La realtà in cui siamo immersi chiede sempre – in questo tempo ancora di più – di soppesare, mettere alla prova, le ragioni che reggono le nostre sicurezze o le nostre certezze. Anche se siamo informati e aggiornati minuto per minuto, fatichiamo a percepire che cosa veramente stia accadendo per la nostra vita.

C’è bisogno di noi, del nostro volto per ascoltare cosa domanda in noi, cosa urge. Un’attenzione cui non ci abitua la mentalità comune (non ci dà l’abito/habitus/l’abitare un problema interessante), che fa toccare tutto senza lasciare traccia. Ma i fatti, gli accadimenti reali delle giornate milanesi o del mondo, quelli ci toccano.

C’è una fatica da fare, ma appassionante, forse un lavoro, “un lavoro per tutti” (diceva il poeta T. S. Eliot), per staccarci da un’egemonia culturale che determina il nostro sentire e pensare, nella quale siamo immersi, che delinea il perimetro delle nostre certezze con il criterio empirico delle proprie conquiste.

“Tutte le certezze nascono dallo stupore”. Per questo abbiamo voluto incuneare tutto il Programma proposto dal Centro Culturale di Milano in questo giudizio. Potremmo infatti limitarci a quello che sappiamo già, mettere le cose che accadono a confronto con il portato della nostra cultura, del nostro sentire, del nostro sapere. Ma potrebbe sfuggirci drammaticamente la cosa più importante contenuta nei fatti, un nuovo suggerimento a noi stessi, un’indicazione che assomiglia al perché tutto accade, a perché, in fondo in fondo, capita a noi sia il bene sia la fatica o il peggio.

Tutte le certezze nascono da vivere lo stupore di una ragione sorella dell’esperienza, pronta a sottomettersi ai fatti, alle evidenze, per trovare vere certezze convincenti il nostro io, che risorgono dal già saputo. La decisione tra il nostro potere di misurare tutto o lo stupore, così da far nascere un giudizio all’altezza della nostra umanità è, crediamo, il problema culturale di oggi. Definisce la posizione umana di fronte a tutto, alla crisi, al lavoro, al sapere. Questa scelta della ragione attraversa ogni classe sociale, riguarda ognuno come persona, relegare nella sfera dell’inutile, nel culto fuori dal bene comune, nel personale, questa scelta o prendere sul serio l’invito contenuto in tutta la realtà.

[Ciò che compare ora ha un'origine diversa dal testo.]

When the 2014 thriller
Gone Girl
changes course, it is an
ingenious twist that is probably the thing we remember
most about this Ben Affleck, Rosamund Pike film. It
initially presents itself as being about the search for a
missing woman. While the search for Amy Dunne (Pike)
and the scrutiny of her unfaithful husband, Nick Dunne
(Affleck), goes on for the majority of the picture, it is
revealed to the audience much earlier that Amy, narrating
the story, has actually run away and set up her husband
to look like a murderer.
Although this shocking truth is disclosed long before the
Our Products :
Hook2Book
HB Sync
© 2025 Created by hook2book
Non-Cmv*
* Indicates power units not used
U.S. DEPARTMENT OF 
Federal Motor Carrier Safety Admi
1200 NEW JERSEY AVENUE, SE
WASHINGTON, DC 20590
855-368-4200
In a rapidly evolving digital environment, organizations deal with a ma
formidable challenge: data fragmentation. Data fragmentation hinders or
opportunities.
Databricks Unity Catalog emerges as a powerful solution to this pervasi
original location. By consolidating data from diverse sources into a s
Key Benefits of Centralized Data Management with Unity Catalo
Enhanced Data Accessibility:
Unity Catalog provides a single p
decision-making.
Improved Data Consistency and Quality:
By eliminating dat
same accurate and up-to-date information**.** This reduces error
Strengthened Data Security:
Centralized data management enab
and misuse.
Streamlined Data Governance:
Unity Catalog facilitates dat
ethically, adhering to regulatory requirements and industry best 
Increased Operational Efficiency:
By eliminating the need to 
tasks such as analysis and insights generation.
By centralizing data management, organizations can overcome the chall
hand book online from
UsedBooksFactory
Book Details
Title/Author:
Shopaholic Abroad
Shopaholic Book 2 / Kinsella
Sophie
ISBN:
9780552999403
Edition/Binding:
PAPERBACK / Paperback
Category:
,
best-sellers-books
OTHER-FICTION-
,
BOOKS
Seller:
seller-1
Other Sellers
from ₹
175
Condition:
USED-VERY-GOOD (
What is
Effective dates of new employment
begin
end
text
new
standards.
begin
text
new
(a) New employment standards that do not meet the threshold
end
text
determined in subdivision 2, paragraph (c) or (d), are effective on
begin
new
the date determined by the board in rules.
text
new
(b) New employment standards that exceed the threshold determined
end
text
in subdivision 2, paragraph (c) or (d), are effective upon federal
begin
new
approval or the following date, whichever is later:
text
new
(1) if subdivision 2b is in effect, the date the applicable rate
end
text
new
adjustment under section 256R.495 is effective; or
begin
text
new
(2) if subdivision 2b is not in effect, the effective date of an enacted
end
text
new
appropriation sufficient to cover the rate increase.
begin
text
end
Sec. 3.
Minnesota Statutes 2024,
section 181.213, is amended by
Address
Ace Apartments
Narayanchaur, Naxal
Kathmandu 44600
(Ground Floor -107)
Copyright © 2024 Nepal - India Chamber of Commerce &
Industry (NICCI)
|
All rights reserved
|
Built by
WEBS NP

Ci sentiamo profondamente grati che sia proposto per il 2012/13 l’Anno della fede per l’occasione che è per tutti e ancor più per la cultura -cioè per quella serie di motivi, ragioni che tengono in piedi la vita di ciascuno (anche di quelli che si definiscono manovali o ‘ignoranti’). Non può essere che proprio la nostra cultura non sia più stupita, al lavoro, non si lasci colpire oltre la corazza dei giusti successi. L’uomo è di più, esige di più, ha sete di più. Questo per noi è la cultura, la consistenza della persona di fronte all’altezza del suo desiderio.

Non crediamo già di sapere, “E’ la verità che ci possiede, è qualcosa di vivente! Noi non siamo suoi possessori, bensì siamo afferrati da lei. Solo se ci lasciamo guidare e muovere da lei, rimaniamo in lei, solo se siamo, con lei e in lei, pellegrini della verità, allora è in noi e per noi”. Così ha detto lo scorso settembre Benedetto XVI ai suoi ex studenti. La fede è il modo normale con cui conosciamo, dal fidarci di nostra madre alle conclusioni su compagni, colleghi, dati confermati da altri di cui si conosce la ragionevolezza. Ma se lo stesso metodo riguardasse una cosa interessante come la vita stessa, la morte, il senso di tutti, passo dopo passo? Seguiremo perciò i passi suggeriti dalla paternità e originalità del Papa che interroga tutti e ha proposto un anno così.

Partecipiamo a questo invito cercando di vivere qui a Milano degli “Incontri”. Delle occasioni di entrare in qualcosa di nuovo con dei testimoni, dal Brasile, dall’ordine Benedettino, da chi vive la scienza. E poi per capire ‘cos’è la Chiesa’, che nel Concilio Vaticano II, di cui ricorrono i 50 dall’inizio dei lavori, ha vissuto una coscienza di sé come invito per tutti. Fino al primo degli Arcivescovi del nostro tempo, Montini, da Milano a Roma, poi Paolo VI, per abbracciare l’estraneità del mondo con un nuovo annuncio.